El abogado plantea que sin tener el carácter de una numeración exhaustiva, como se menciona en el desarrollo de la Guía de la Ley Modelo de Puertos para los Estados Miembros de la CIP-OEA, se podrían reservar a las autoridades portuarias, las siguientes funciones: a) Desarrollar normas reglamentarias que permitan el mejor funcionamiento del sistema portuario y asimismo velar por la seguridad en las relaciones jurídicas que se den en la zona portuaria; b) Promover la participación privada en el sistema portuario, mediante asociaciones público privadas y los mecanismos que las leyes nacionales contemplen; c) Proteger los derechos de los usuarios, neutralizando potenciales prácticas monopólicas de los operadores portuarios que vulneren la libre competencia; y asegurando la naturaleza de los servicios portuarios como servicios públicos –universales, continuados, no discriminantes- y cuidando que se respeten los estándares establecidos. De allí- continúa Pejovés- que deba promover y cuidar la competencia en el mercado portuario; d) Vigilar que se respeten las tarifas portuarias y los accesos a las terminales portuarias, dictando mandatos de acceso a las facilidades esenciales cuando las circunstancias lo requieran; e) Cuidar que se respete el medio ambiente, en el marco de un desarrollo portuario sostenible; f) Liderar el establecimiento de comunidades y clusters portuarios; g) Promover el establecimiento de mecanismos alternativos de solución de controversias en la zona portuaria, respecto a las disputas generadas por las actividades y los servicios portuarios; y h) Velar por los derechos de los trabajadores portuarios.
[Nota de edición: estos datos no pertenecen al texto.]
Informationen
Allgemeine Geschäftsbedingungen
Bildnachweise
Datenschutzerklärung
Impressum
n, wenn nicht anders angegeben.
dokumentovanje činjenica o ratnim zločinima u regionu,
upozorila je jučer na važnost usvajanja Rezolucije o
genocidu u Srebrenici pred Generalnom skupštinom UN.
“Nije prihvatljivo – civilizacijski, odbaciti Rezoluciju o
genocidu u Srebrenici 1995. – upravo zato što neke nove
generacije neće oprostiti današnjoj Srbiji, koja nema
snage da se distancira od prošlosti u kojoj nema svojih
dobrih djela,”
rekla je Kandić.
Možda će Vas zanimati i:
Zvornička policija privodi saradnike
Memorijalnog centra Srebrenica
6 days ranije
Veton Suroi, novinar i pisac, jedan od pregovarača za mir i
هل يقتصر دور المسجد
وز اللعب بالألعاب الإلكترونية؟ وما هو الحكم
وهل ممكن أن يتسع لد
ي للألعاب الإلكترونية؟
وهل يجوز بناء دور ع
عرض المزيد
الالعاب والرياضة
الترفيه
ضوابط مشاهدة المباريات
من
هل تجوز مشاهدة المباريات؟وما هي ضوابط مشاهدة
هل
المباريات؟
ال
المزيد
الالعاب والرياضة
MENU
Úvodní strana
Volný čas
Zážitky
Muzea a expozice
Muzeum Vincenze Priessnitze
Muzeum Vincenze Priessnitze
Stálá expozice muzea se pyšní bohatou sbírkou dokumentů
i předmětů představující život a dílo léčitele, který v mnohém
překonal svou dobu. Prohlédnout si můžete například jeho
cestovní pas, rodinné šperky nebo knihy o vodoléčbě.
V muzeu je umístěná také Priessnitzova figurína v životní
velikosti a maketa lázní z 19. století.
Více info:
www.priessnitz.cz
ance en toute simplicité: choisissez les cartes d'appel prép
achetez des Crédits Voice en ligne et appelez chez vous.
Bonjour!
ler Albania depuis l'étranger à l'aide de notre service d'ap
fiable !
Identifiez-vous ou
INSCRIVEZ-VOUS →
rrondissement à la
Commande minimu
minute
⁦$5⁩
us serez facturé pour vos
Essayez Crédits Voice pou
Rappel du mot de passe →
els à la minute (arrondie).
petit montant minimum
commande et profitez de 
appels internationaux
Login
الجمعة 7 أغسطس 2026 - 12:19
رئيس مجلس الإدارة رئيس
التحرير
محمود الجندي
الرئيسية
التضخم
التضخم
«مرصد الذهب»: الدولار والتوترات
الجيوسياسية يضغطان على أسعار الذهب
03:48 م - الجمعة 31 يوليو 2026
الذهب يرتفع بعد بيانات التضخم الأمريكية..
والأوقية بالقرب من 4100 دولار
“Las funciones descritas, configuran el accionar de una autoridad portuaria adecuada a los tiempos modernos, un rol proactivo en la búsqueda de instaurar las mejores prácticas de gobernanza en el sector portuario, que atañen a las funciones, las actividades y los servicios portuarios”, sostiene el abogado.

En ese plano, observa Pejovés, los países de América Latina cuentan con organismos públicos que cumplen el rol de autoridades portuarias y cada uno tiene su propio modelo de estructuración gubernamental en materia portuaria. “En algunos países se ejerce la autoridad portuaria a través de una dirección integrada a algún ministerio o secretaría. Otros países cuentan con organismos autónomos –o semi autónomos-, aunque adscritos a algún ministerio u órgano del Poder Ejecutivo; así por ejemplo: la Administración General de Puertos (AGP) en Argentina, dependiente del Ministerio de Transportes-; la Autoridad Portuaria Nacional (APN) en el Perú, adscrita al Ministerio de Transportes y Comunicaciones; la Autoridad Portuaria de Dominicana (Apordom) en República Dominicana, que depende de la Presidencia de la República; o la Administración Nacional de Puertos (ANP) en el Uruguay, vinculada al Poder Ejecutivo a través del Ministerio de Transporte y Obras Públicas”, concluye el abogado.